Third Body Found in Rubble of Tel Aviv Building Collapse

sraeli rescue workers gather at the site where a building collapse on September 5, 2016 in
GIL COHEN-MAGEN/AFP/Getty

JERUSALEM (AFP) – Israeli rescuers on Tuesday pulled a third body from the rubble of a collapsed Tel Aviv building site, as they searched for four construction workers still missing, the army said.

“Rescue forces have extracted an additional body from the building that collapsed yesterday in Tel Aviv,” an army statement said.

Police spokesman Micky Rosenfeld told AFP that “500 police rescuers, army and firefighters are hard at work trying to find the missing.”

“There is no time limit for searches that are concentrated in four areas of the site,” he added.

He said an investigation had been opened to determine responsibility for the accident, but had no details yet.

Prime Minister Benjamin Netanyahu visited the site Monday night to inspect the search operations.

“There are still people trapped; we are making every effort and are not giving up on anyone. We will reach them all,” he said in a statement.

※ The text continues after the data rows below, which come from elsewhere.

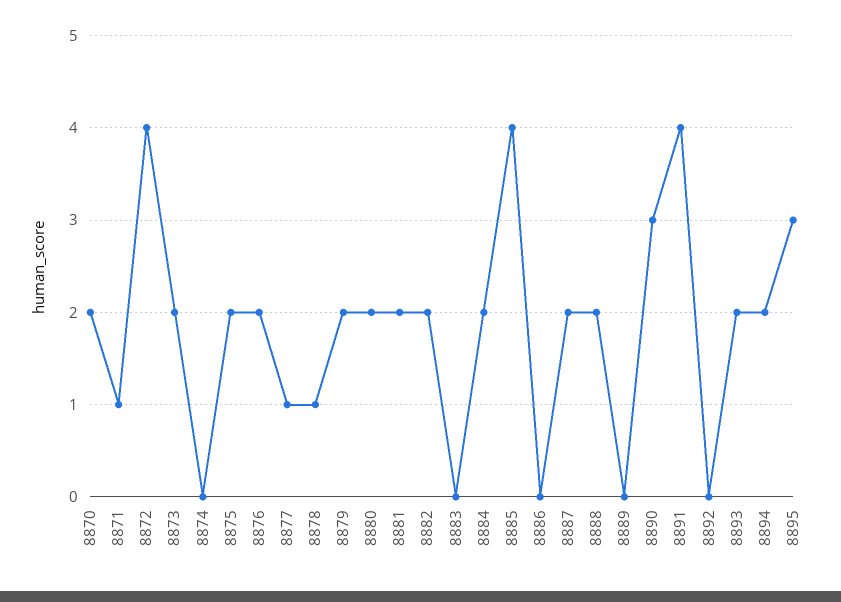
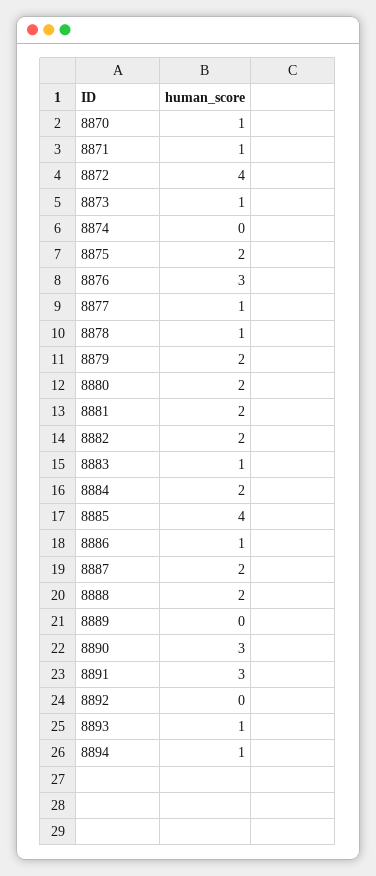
  {
-   "8870": 2,
+   "8870": 1,
    "8871": 1,
    "8872": 4,
-   "8873": 2,
+   "8873": 1,
    "8874": 0,
    "8875": 2,
-   "8876": 2,
+   "8876": 3,
    "8877": 1,
    "8878": 1,
    "8879": 2,
    "8880": 2,
    "8881": 2,
    "8882": 2,
-   "8883": 0,
+   "8883": 1,
    "8884": 2,
    "8885": 4,
-   "8886": 0,
+   "8886": 1,
    "8887": 2,
    "8888": 2,
    "8889": 0,
    "8890": 3,
-   "8891": 4,
+   "8891": 3,
    "8892": 0,
-   "8893": 2,
+   "8893": 1,
-   "8894": 2,
+   "8894": 1
-   "8895": 3
  }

The circumstances of the collapse, which occurred in the Tel Aviv’s Ramat Hahayal high-tech neighbourhood, remain unclear.

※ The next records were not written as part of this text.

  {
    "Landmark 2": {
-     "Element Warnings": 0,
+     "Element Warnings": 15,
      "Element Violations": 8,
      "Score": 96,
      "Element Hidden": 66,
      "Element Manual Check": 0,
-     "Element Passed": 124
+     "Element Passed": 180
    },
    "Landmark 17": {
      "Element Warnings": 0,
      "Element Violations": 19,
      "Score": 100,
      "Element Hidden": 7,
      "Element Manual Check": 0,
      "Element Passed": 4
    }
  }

Israeli media reported the accident occurred when a floor collapsed during the construction of a four-storey underground parking, with a shopping centre eventually planned to be built on top.

The Yedioth Ahronoth newspaper recalled an article from three years ago in which the leader of the Danya Cebus company which built the car park allegedly said they had decided not to use a construction engineer to supervise the work, instead making do with an architect.

The Maariv daily denounced what it described as safety failings at construction sites, saying 230 people had been killed on them in Israel in the past five years.

Israel has seen a high number of construction accidents in comparison to the developed world.

Haaretz newspaper reported in May that 480 people were killed in construction accidents between 2000 and 2015, citing a survey placing Israel third from the bottom in a list that included the United States and 20 European nations.

Police reported 28 people have been killed on construction sites since the beginning of 2016.